Sickeningly slick situation
I took my first trip to Grand Isle, La., nearly 20 years ago.
My then-fiancee’s family had a house there, a camp of sorts, and several couples decided we’d take an extended weekend get-away.
Grand Isle, if you’ve never been, is anything but glamorous. Located at the southern-most tip of Louisiana, the island is a hodgepodge of fishing camps and beach cabins, weathered from years of storms and the wear and tear of hard living. The people who frequent Grand Isle go not for sandy white beaches or fancy dining and plentiful shopping. They go for the fishing, for the atmosphere and the culture that is Grand Isle and uniquely south Louisianan.
From the deck of the house we could sit and watch the brown waters of the Gulf of Mexico slowly lap at the beach some 50 yards away. On the horizon, we could see the shrimp boats and charters heading out to sea. And we could see the oil platforms, an odd site for this Mississippi Gulf Coast-raised girl who was used to seeing only skies, seas and ships on the horizons.
We talked then about how odd it was to see the drilling platforms in the distance. I struggled to reconcile the sight, but several among us made their living from the oil industry – from investors to gasoline distributors – and their perspective was a different one. The reserves in the Gulf of Mexico were vast and plentiful, important to our economy, even then. The offshore drilling in places like Grand Isle was welcomed, ironically, by the locals as well, who cared not about pristine beaches but about plentiful oil; good-paying jobs; and the reality that the platforms made for good fishing, if you knew where to drop your lines. It was a good thing, they said reassuringly.
Twenty years later, in nearby Venice an oil platform is at the bottom of the Gulf of Mexico, where it rests after exploding nearly two weeks ago. Leaks in the pipeline of that active oil well are gushing a conservative estimate of 200,000 gallons of oil each day into the same Gulf of Mexico, creating a massive oil slick that will create a environmental and economic catastrophe that few can imagine.
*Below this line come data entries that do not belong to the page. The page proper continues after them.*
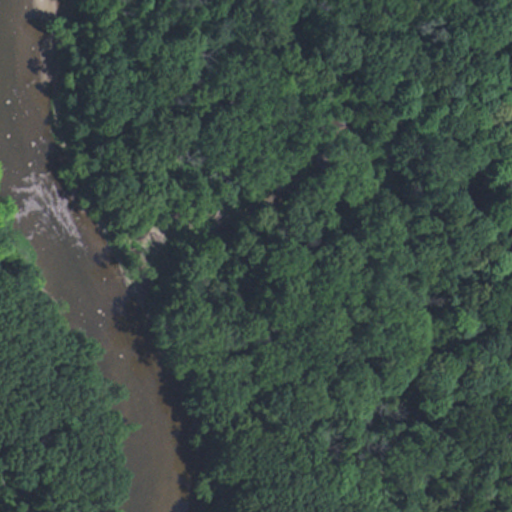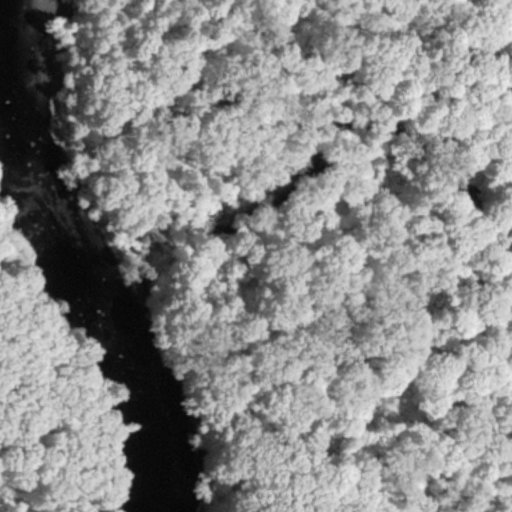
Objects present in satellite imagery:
river: (81, 261)
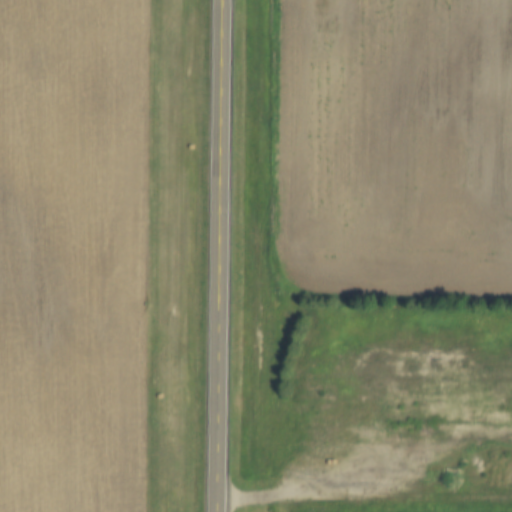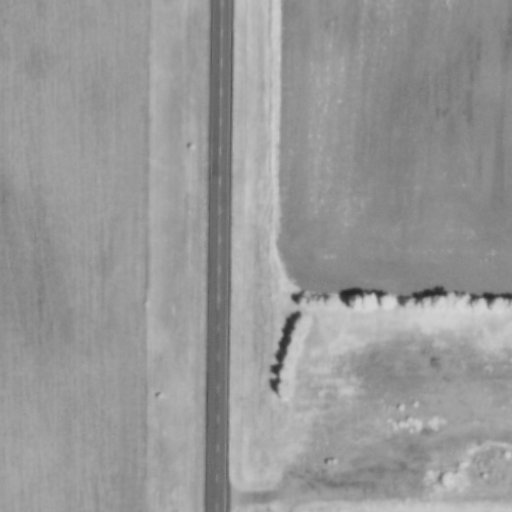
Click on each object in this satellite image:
road: (203, 256)
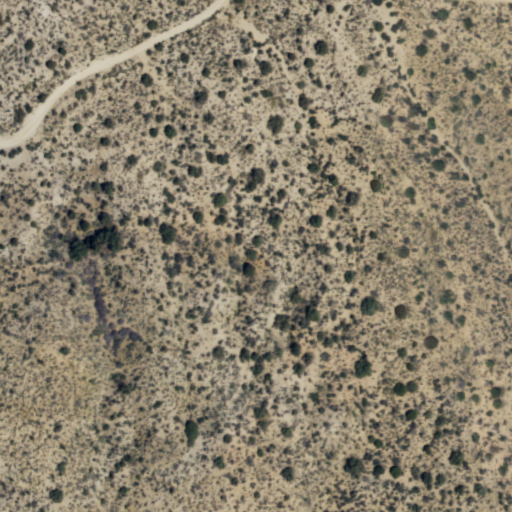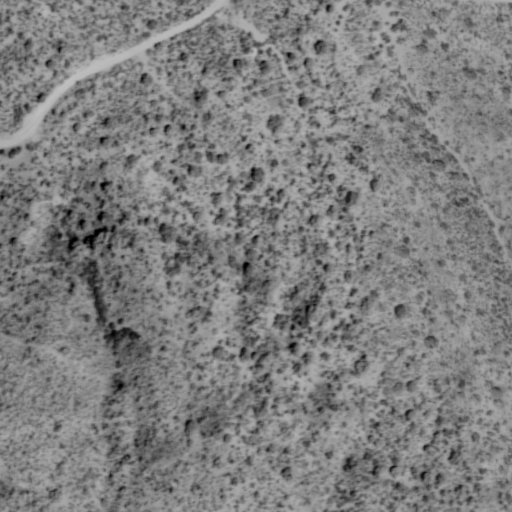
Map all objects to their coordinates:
road: (488, 2)
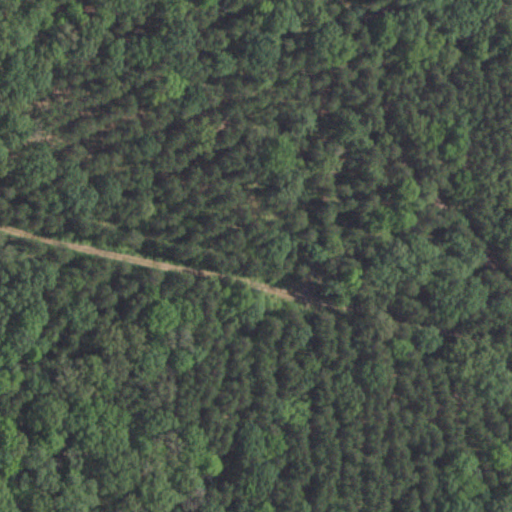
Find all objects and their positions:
road: (443, 31)
road: (464, 32)
road: (420, 172)
road: (257, 273)
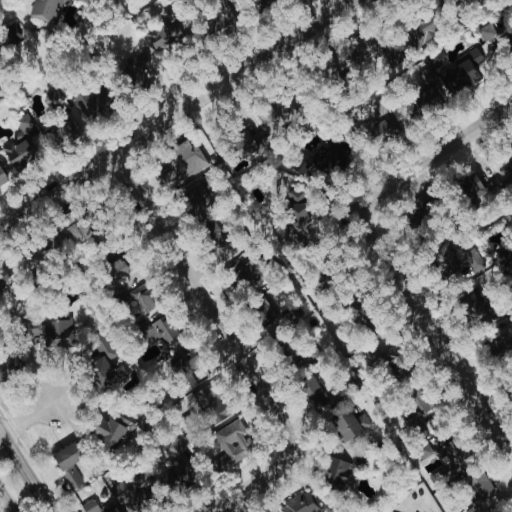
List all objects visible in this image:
building: (268, 3)
building: (51, 9)
building: (230, 21)
building: (171, 29)
building: (429, 30)
building: (497, 35)
building: (13, 36)
building: (361, 52)
building: (455, 70)
building: (141, 73)
building: (345, 79)
building: (57, 98)
building: (97, 105)
road: (176, 111)
building: (417, 111)
building: (27, 122)
building: (385, 131)
building: (253, 142)
building: (21, 151)
road: (433, 156)
building: (334, 158)
building: (187, 164)
building: (305, 164)
building: (5, 177)
building: (483, 191)
building: (428, 203)
building: (199, 206)
building: (302, 213)
building: (76, 217)
building: (83, 233)
building: (220, 239)
building: (44, 257)
building: (504, 262)
building: (466, 263)
building: (122, 269)
building: (245, 273)
road: (200, 296)
building: (147, 299)
building: (479, 304)
building: (280, 317)
building: (161, 331)
road: (441, 333)
building: (61, 335)
building: (107, 346)
building: (294, 355)
building: (188, 363)
building: (400, 363)
building: (11, 368)
building: (107, 375)
building: (317, 392)
building: (215, 405)
building: (421, 416)
road: (26, 418)
building: (354, 425)
building: (116, 431)
building: (236, 442)
building: (178, 447)
building: (455, 461)
building: (72, 464)
road: (25, 471)
building: (341, 473)
building: (181, 475)
road: (256, 481)
building: (136, 492)
building: (486, 493)
road: (414, 500)
road: (5, 503)
building: (303, 504)
building: (100, 507)
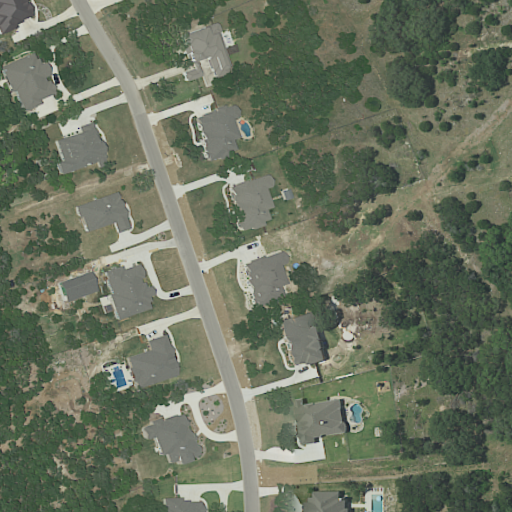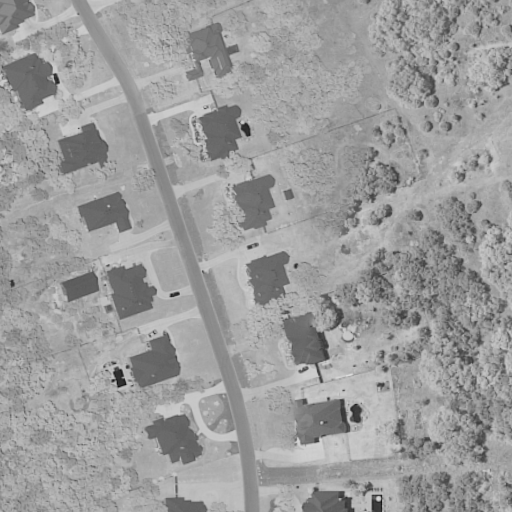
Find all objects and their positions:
building: (12, 13)
building: (203, 52)
building: (25, 81)
building: (215, 132)
building: (75, 150)
building: (249, 202)
building: (99, 214)
road: (184, 248)
building: (262, 278)
building: (124, 291)
building: (301, 339)
building: (149, 364)
building: (321, 419)
building: (169, 439)
building: (330, 502)
building: (179, 505)
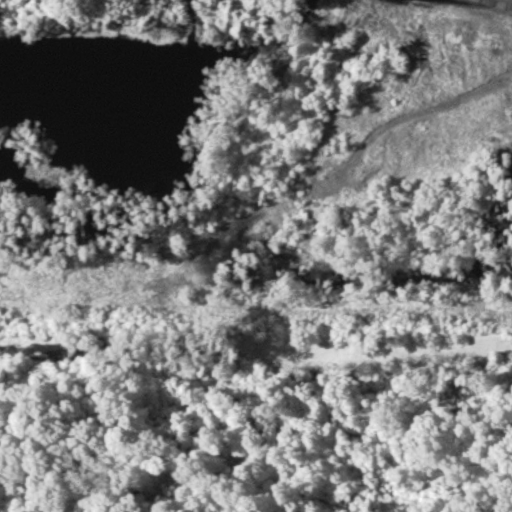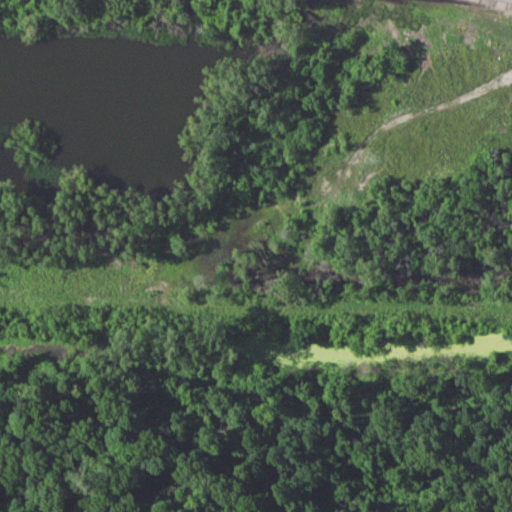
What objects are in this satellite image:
park: (253, 411)
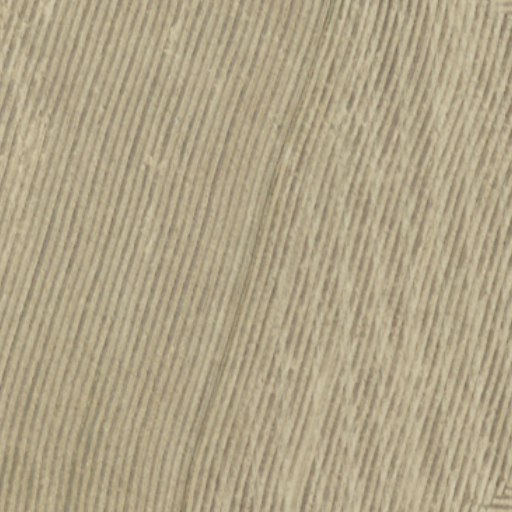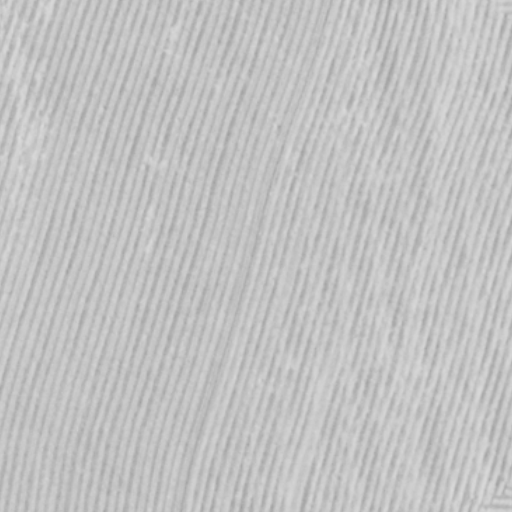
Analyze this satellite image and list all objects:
crop: (256, 256)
The best description I’ve read was offered by Kerry St. Pe, an environmentalist who has headed Louisiana’s oil spill response team for 23 years. “This isn’t a spill,” he said. “This isn’t a storage tank or a ship with a finite amount of oil that has boundaries. This is much, much worse.”
It is, he described, a river of oil that continues to flow into the Gulf of Mexico.
Threatened by that river are dozens of species of fish and their eggs, which could be killed by the oily water; the birds, such as the brown pelican (only recently removed from the endangered species list) the reddish egret, a strictly coastal bird which has nowhere to go if its feeding and nesting grounds are fouled by oil, the mottled duck, which lives in coastal salt marshes, which are likely to be devastated by the oil slick, royal terns, which nest on barrier islands and beaches, and the snowy plover, which feeds on oysters and is in danger if oil comes on shore; and even the sea turtles, which nest along the islands and beaches. Two national wildlife refuge areas are in the path of the oil slick, threatening countless species of animals who call those areas home.
And then there is the seafood industry: oyster beds likely will be devastated; shrimp and fish harvests inevitably will be impacted. Gov. Bobby Jindal in Louisiana already has sought federal disaster declarations for the state, knowing that the men and women who make their living from shrimping or fishing or harvesting oysters likely won’t be able to do so this year.
Of course, that’s just Louisiana. The less-talked about concern is how far this oil slick will spread. Forecasters warn that it likely will affect coastlines in Mississippi and Alabama, maybe even Florida. With the volume of oil being pumped into the Gulf, the convergence of tides and southerly winds, and the inability of scientists to stop the flow, how can it not spread? My childhood home sits less than a block from an inlet of the Mississippi Sound. If this oil spill – oil river? oil slick? – spreads as many predict, its impact will reach there, as well. I wonder how the beaches I frequented as a child – Horn Island, for example – will change in the weeks and months to come. The barrier island was always an escape for us, a pristine and untamed beach that drew scores of visitors each weekend to its secluded shores. It likely will be marred by this river of oil, and that infuriates me, if for no other reason than it seems a lack of concern and response is exacerbating the situation.
This oil platform exploded on April 21, and oil began leaking almost the same day. Yet, only a week later did the oil slick begin to draw national attention. Why? The questions beg answers: Why was no one better prepared to respond when the oil rig sank and the river of oil began to flow? Why is no one decrying the government’s slow response to this disaster?
Luckily, I have my memories of Grand Isle and Horn Island and every place in between, hours and days and years spent on beaches and boats savoring the beauty that we took for granted growing up along the Gulf of Mexico. If, as environmentalists warn, this singular event is as bad – or worse than – the Exxon Valdez spill in 1989, those memories are even more valuable.
“It’s (going to be) a constant flow for months,” St. Pe told the Times-Picayune in New Orleans. “This is something a lot of people will be living with for a long time.”
And it’s something we never imagined could happen when we sat on the deck of that Grand Isle house all those years ago.